### DOCUMENT EXTRACT
*** Block opens ***
Posted by: Indonesian Children | May 23, 2010

Expressive Language Disorders

Expressive Language Disorders


A person with an expressive language disorder (as opposed to a mixed receptive/expressive language disorder) understands language better than he/she is able to communicate. In speech-language therapy terms, the person’s receptive language (understanding of language) is better than his/her expressive language (use of language). This type of language disorder is often a component in developmental language delay (see section on this disorder). Expressive language disorders can also be acquired (occurring as a result of brain damage/injury), as in aphasia (see section on aphasia). The developmental type is more common in children, whereas the acquired type is more common in the elderly. An expressive language disorder could occur in a child of normal intelligence, or it could be a component of a condition affecting mental functioning more broadly (i.e. mental retardation, autism).

Expressive Language Disorder is a learning disability affecting communication of thoughts using spoken and sometimes basic written language and expressive written language. This disorder involves difficulty with language processing centers of the brain. Expressive language disorders can result from inherited conditions or may be caused by brain injuries or stroke.

Characteristics :

Children with expressive language delays often do not talk much or often, although they generally understand language addressed to them. For example, a 2 year old may be able to follow 2-step commands, but he/she cannot name body parts. A 4 year old may understand stories read to him/her, but he/she may not be able to describe the story even in a simple narrative. Imaginative play and social uses of language (i.e. manners, conversation) may also be impaired by expressive language limitations, causing difficulty in playing with peers. These are children who may have a lot to say, but are unable to retrieve the words they need. Some children may have no problem in simple expression, but have difficulties retrieving and organizing words and sentences when expressing more complicated thoughts and ideas. This may occur when they are trying to describe, define, or explain information or retell an event or activity.
*** Block closes ***
### REQUIRED TASKS
**1.** List the activities that, according to the text on expressive language disorders, can cause some children difficulty when expressing more complicated thoughts and ideas.
**2.** In the text on expressive language disorders, which type of the disorder is more common in the elderly?
**3.** Please quote the text on expressive language disorders from "A person with" up to and including "mental retardation, autism).".

### INFORMATION
*** Block opens ***
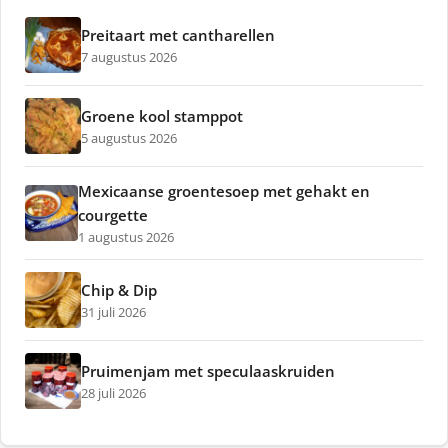
Preitaart met cantharellen
7 augustus 2026
Groene kool stamppot
5 augustus 2026
Mexicaanse groentesoep met gehakt en
courgette
1 augustus 2026
Chip & Dip
31 juli 2026
Pruimenjam met speculaaskruiden
28 juli 2026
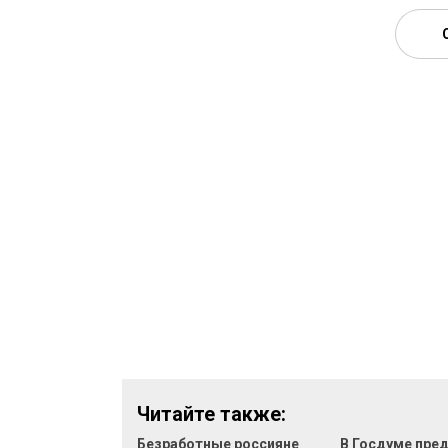
Читайте также:
Безработные россияне
В Госдуме пре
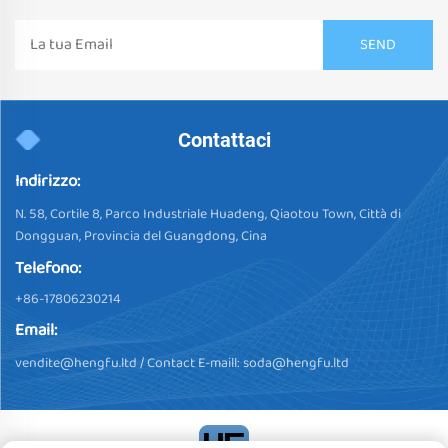
Contattaci
Indirizzo:
N. 58, Cortile 8, Parco Industriale Huadeng, Qiaotou Town, Città di
Dongguan, Provincia del Guangdong, Cina
Telefono:
+86-17806230214
Email:
vendite@hengfu.ltd
/ Contact E-maill:
soda@hengfu.ltd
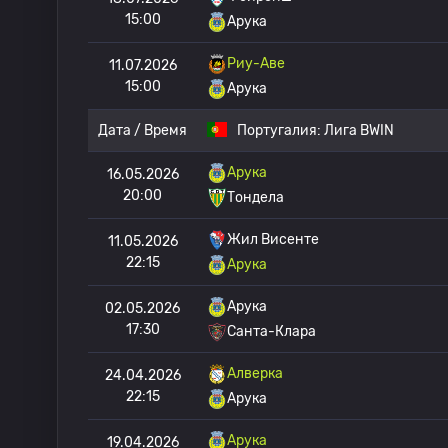
15:00
Арука
Риу-Аве
11.07.2026
15:00
Арука
Дата / Время
Португалия:
Лига BWIN
Арука
16.05.2026
20:00
Тондела
Жил Висенте
11.05.2026
22:15
Арука
Арука
02.05.2026
17:30
Санта-Клара
Алверка
24.04.2026
22:15
Арука
Арука
19.04.2026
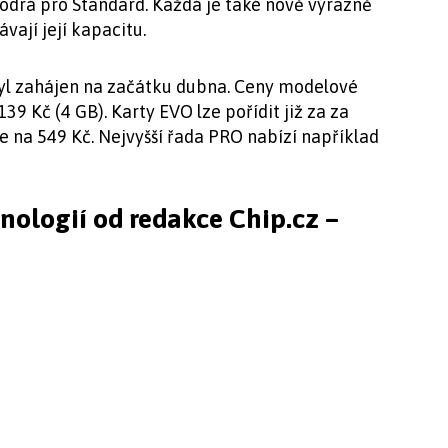
drá pro Standard. Každá je také nově výrazně
ávají její kapacitu.
yl zahájen na začátku dubna. Ceny modelové
39 Kč (4 GB). Karty EVO lze pořídit již za za
e na 549 Kč. Nejvyšší řada PRO nabízí například
hnologií od redakce Chip.cz –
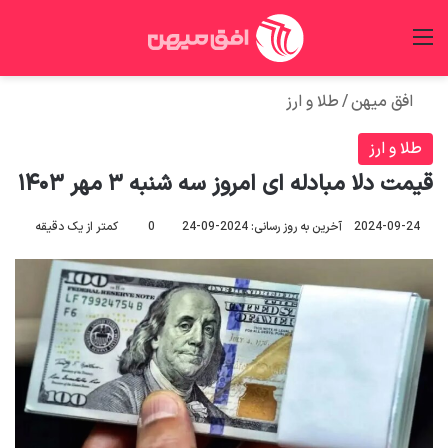
منو
جس
افق میهن
/
طلا و ارز
طلا و ارز
قیمت دلا مبادله ای امروز سه شنبه ۳ مهر ۱۴۰۳
2024-09-24
آخرین به روز رسانی: 2024-09-24
0
کمتر از یک دقیقه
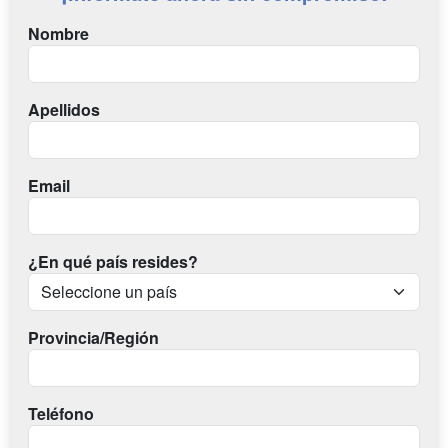
Nombre
Apellidos
Email
¿En qué país resides?
Provincia/Región
Teléfono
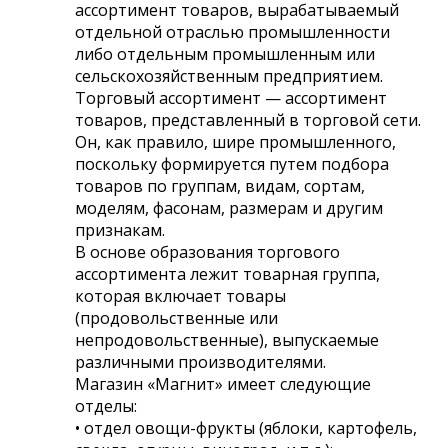
ассортимент товаров, вырабатываемый
отдельной отраслью промышленности
либо отдельным промышленным или
сельскохозяйственным предприятием.
Торговый ассортимент — ассортимент
товаров, представленный в торговой сети.
Он, как правило, шире промышленного,
поскольку формируется путем подбора
товаров по группам, видам, сортам,
моделям, фасонам, размерам и другим
признакам.
В основе образования торгового
ассортимента лежит товарная группа,
которая включает товары
(продовольственные или
непродовольственные), выпускаемые
различными производителями.
Магазин «Магнит» имеет следующие
отделы:
• отдел овощи-фрукты (яблоки, картофель,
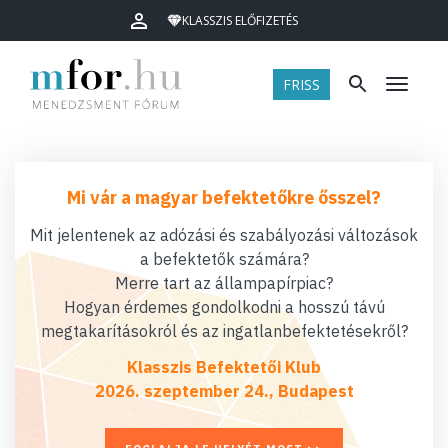
KLASSZIS ELŐFIZETÉS
FRISS
Menü
Mi vár a magyar befektetőkre ősszel?
Mit jelentenek az adózási és szabályozási változások
a befektetők számára?
Merre tart az állampapírpiac?
Hogyan érdemes gondolkodni a hosszú távú
megtakarításokról és az ingatlanbefektetésekről?
Klasszis Befektetői Klub
2026. szeptember 24., Budapest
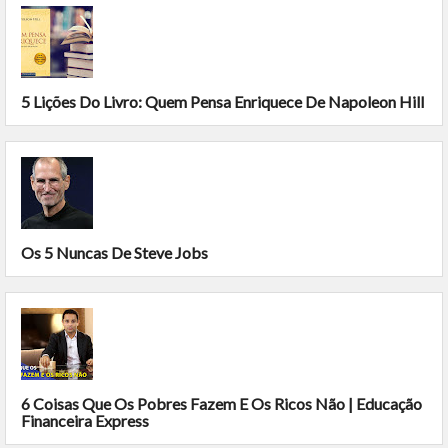
5 Lições Do Livro: Quem Pensa Enriquece De Napoleon Hill
Os 5 Nuncas De Steve Jobs
6 Coisas Que Os Pobres Fazem E Os Ricos Não | Educação
Financeira Express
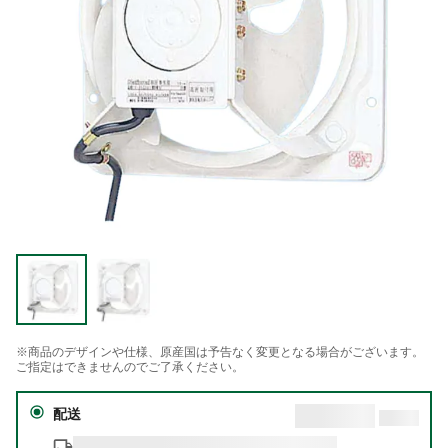
※商品のデザインや仕様、原産国は予告なく変更となる場合がございます。
ご指定はできませんのでご了承ください。
配送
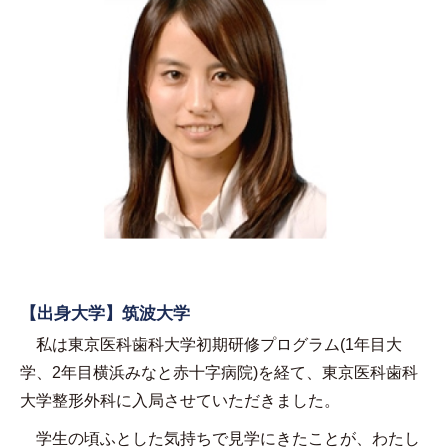
【出身大学】筑波大学
私は東京医科歯科大学初期研修プログラム(1年目大
学、2年目横浜みなと赤十字病院)を経て、東京医科歯科
大学整形外科に入局させていただきました。
学生の頃ふとした気持ちで見学にきたことが、わたし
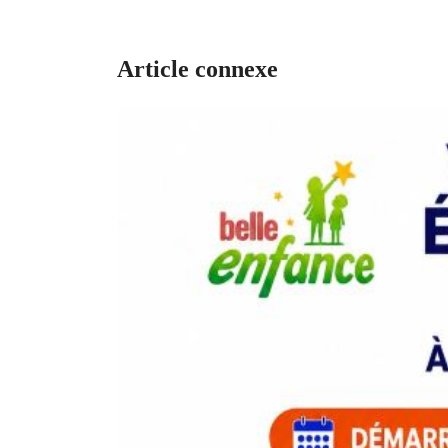
Article connexe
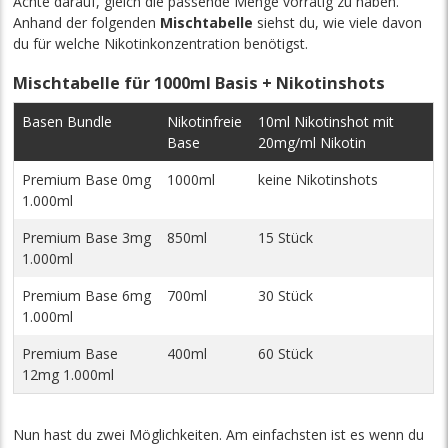
Achte darauf, gleich die passende Menge vorrätig zu haben.
Anhand der folgenden
Mischtabelle
siehst du, wie viele davon
du für welche Nikotinkonzentration benötigst.
Mischtabelle für 1000ml Basis + Nikotinshots
Basen Bundle
Nikotinfreie
10ml Nikotinshot mit
Base
20mg/ml Nikotin
Premium Base 0mg
1000ml
keine Nikotinshots
1.000ml
Premium Base 3mg
850ml
15 Stück
1.000ml
Premium Base 6mg
700ml
30 Stück
1.000ml
Premium Base
400ml
60 Stück
12mg 1.000ml
Nun hast du zwei Möglichkeiten. Am einfachsten ist es wenn du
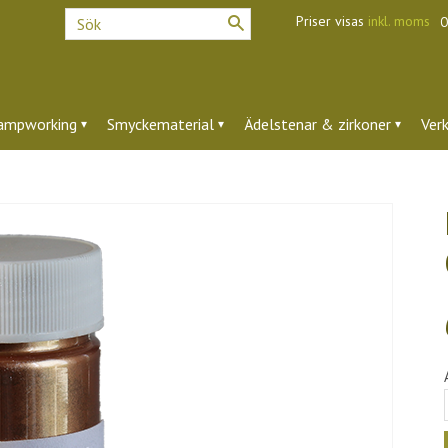
Priser visas
inkl. moms
O
ampworking
Smyckematerial
Ädelstenar & zirkoner
Ver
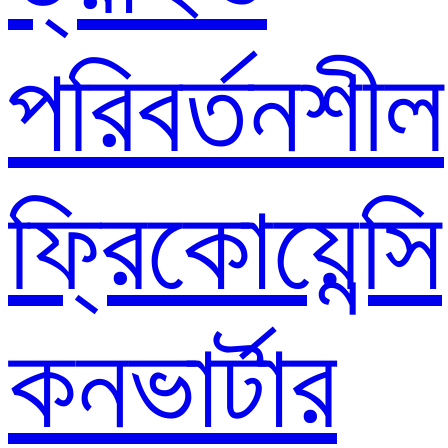
পরিবর্তনশীল
ফ্রিকোয়েন্সি
কনভার্টার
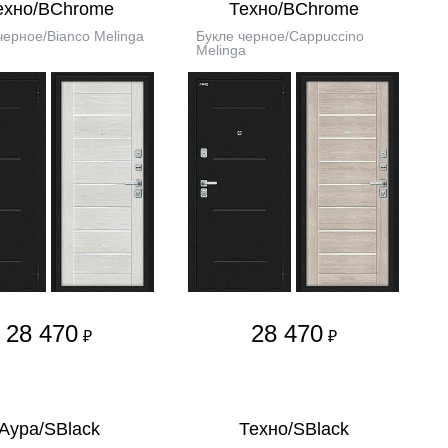
ехно/BChrome
Техно/BChrome
черное/Bianco Melinga
Букле черное/Cappuccino
Melinga
28 470
28 470
₽
₽
Аура/SBlack
Техно/SBlack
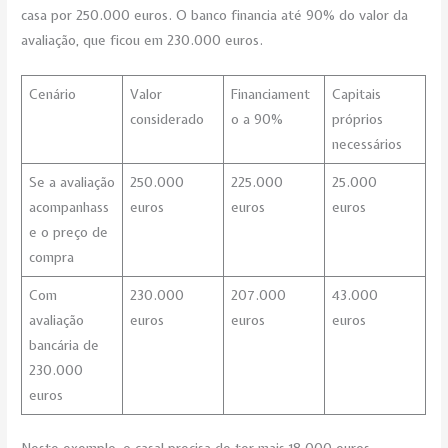
casa por 250.000 euros. O banco financia até 90% do valor da
avaliação, que ficou em 230.000 euros.
Cenário
Valor
Financiament
Capitais
considerado
o a 90%
próprios
necessários
Se a avaliação
250.000
225.000
25.000
acompanhass
euros
euros
euros
e o preço de
compra
Com
230.000
207.000
43.000
avaliação
euros
euros
euros
bancária de
230.000
euros
Neste exemplo, o casal precisa de ter mais 18.000 euros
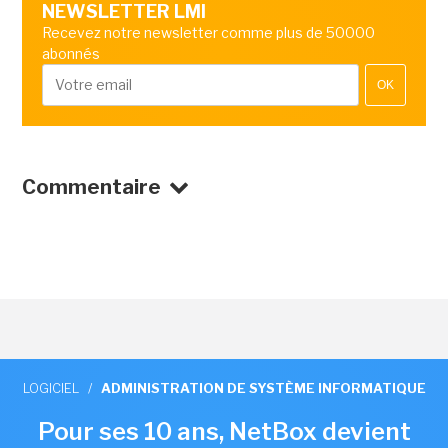
NEWSLETTER LMI
Recevez notre newsletter comme plus de 50000
abonnés
OK
Commentaire
LOGICIEL
/
ADMINISTRATION DE SYSTÈME INFORMATIQUE
Pour ses 10 ans, NetBox devient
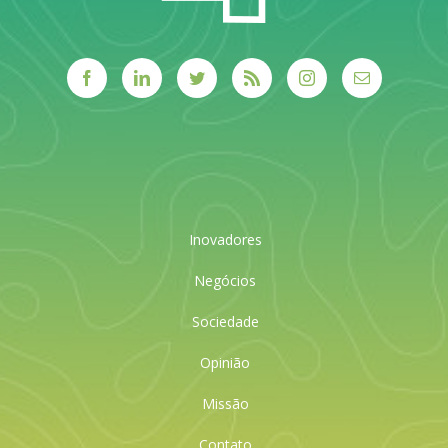
Inovadores
Negócios
Sociedade
Opinião
Missão
Contato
*** Block closes ***
### SOLUTIONS PER TASK
**1.**
Describing information
Defining information
Explaining information
Retelling an event or activity

**2.** The acquired type.

**3.**
A person with an expressive language disorder (as opposed to a mixed receptive/expressive language disorder) understands language better than he/she is able to communicate. In speech-language therapy terms, the person’s receptive language (understanding of language) is better than his/her expressive language (use of language). This type of language disorder is often a component in developmental language delay (see section on this disorder). Expressive language disorders can also be acquired (occurring as a result of brain damage/injury), as in aphasia (see section on aphasia). The developmental type is more common in children, whereas the acquired type is more common in the elderly. An expressive language disorder could occur in a child of normal intelligence, or it could be a component of a condition affecting mental functioning more broadly (i.e. mental retardation, autism).